REQUIREMENT:
Report each line of the listing below that contains the string "BASE". Case counts.

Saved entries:
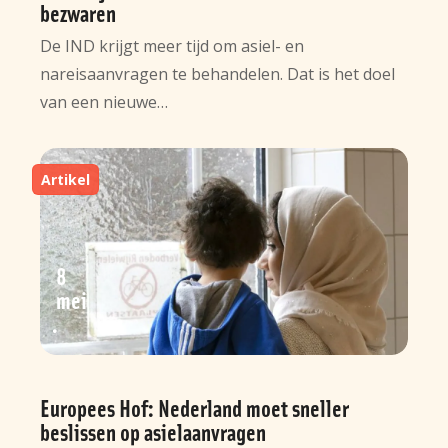
bezwaren
De IND krijgt meer tijd om asiel- en
nareisaanvragen te behandelen. Dat is het doel
van een nieuwe…
Artikel
8
mei
Europees Hof: Nederland moet sneller
beslissen op asielaanvragen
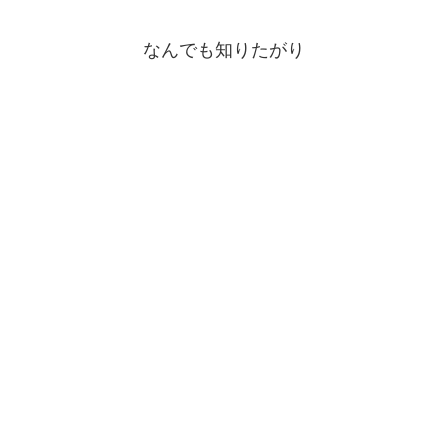
なんでも知りたがり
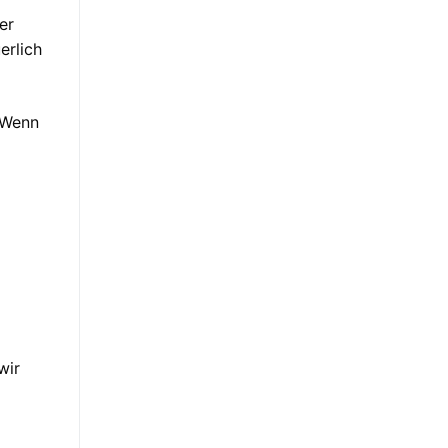
er
erlich
 Wenn
wir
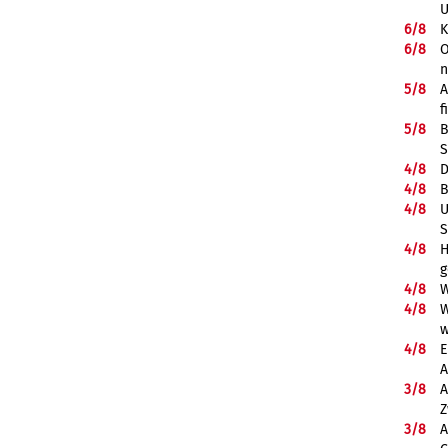
U
6/
8
K
6/
8
O
5/
8
A
f
5/
8
B
S
4/
8
D
4/
8
B
4/
8
U
S
4/
8
H
g
4/
8
W
4/
8
W
w
4/
8
E
A
3/
8
A
Z
3/
8
A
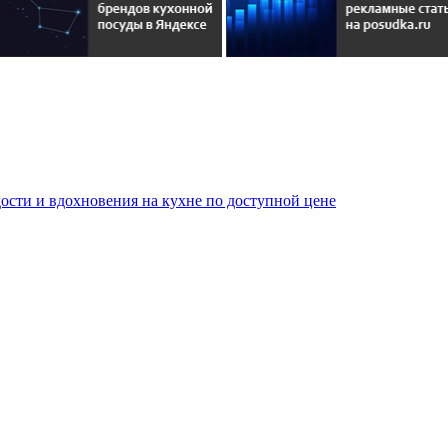
сти и вдохновения на кухне по доступной цене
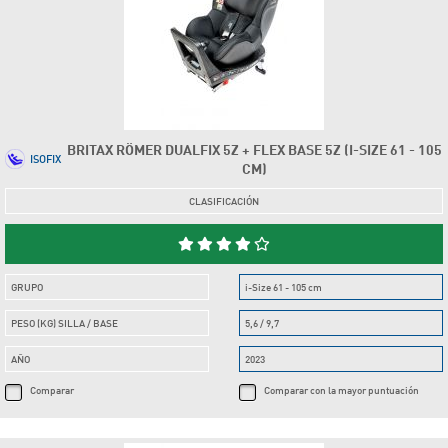
BRITAX RÖMER DUALFIX 5Z + FLEX BASE 5Z (I-SIZE 61 - 105
ISOFIX
CM)
CLASIFICACIÓN
GRUPO
i-Size 61 - 105 cm
PESO (KG) SILLA / BASE
5,6 / 9,7
AÑO
2023
Comparar
Comparar con la mayor puntuación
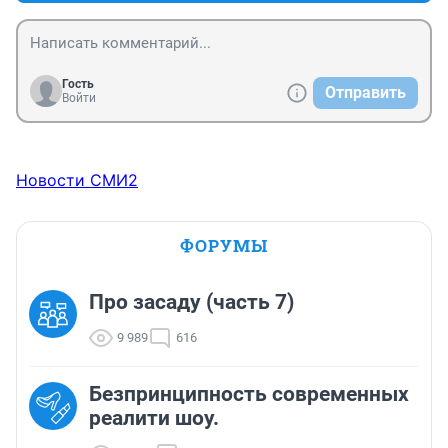
Гость
Отправить
Войти
Новости СМИ2
ФОРУМЫ
Про засаду (часть 7)
9 989
616
Безпринципность современных
реалити шоу.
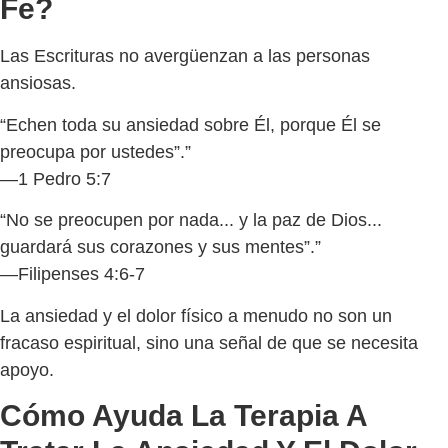
Fe?
Las Escrituras no avergüenzan a las personas
ansiosas.
“Echen toda su ansiedad sobre Él, porque Él se
preocupa por ustedes”.”
—1 Pedro 5:7
“No se preocupen por nada... y la paz de Dios...
guardará sus corazones y sus mentes”.”
—Filipenses 4:6-7
La ansiedad y el dolor físico a menudo no son un
fracaso espiritual, sino una señal de que se necesita
apoyo.
Cómo Ayuda La Terapia A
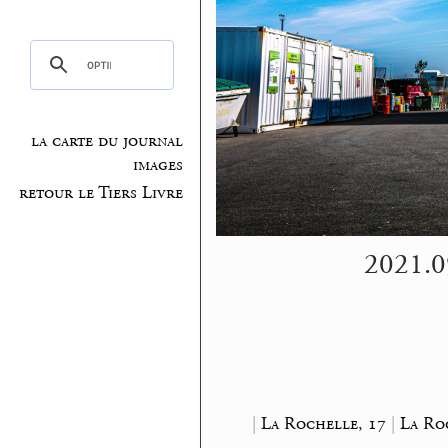
la carte du journal
images
retour le Tiers Livre
2021.09
|
La Rochelle, 17
|
La Ro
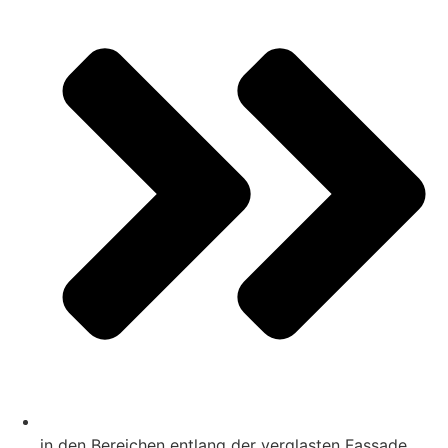
in den Bereichen entlang der verglasten Fassade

EXERCISE ANSWER:
BRITAX RÖMER DUALFIX 5Z + FLEX BASE 5Z (I-SIZE 61 - 105
PESO (KG) SILLA / BASE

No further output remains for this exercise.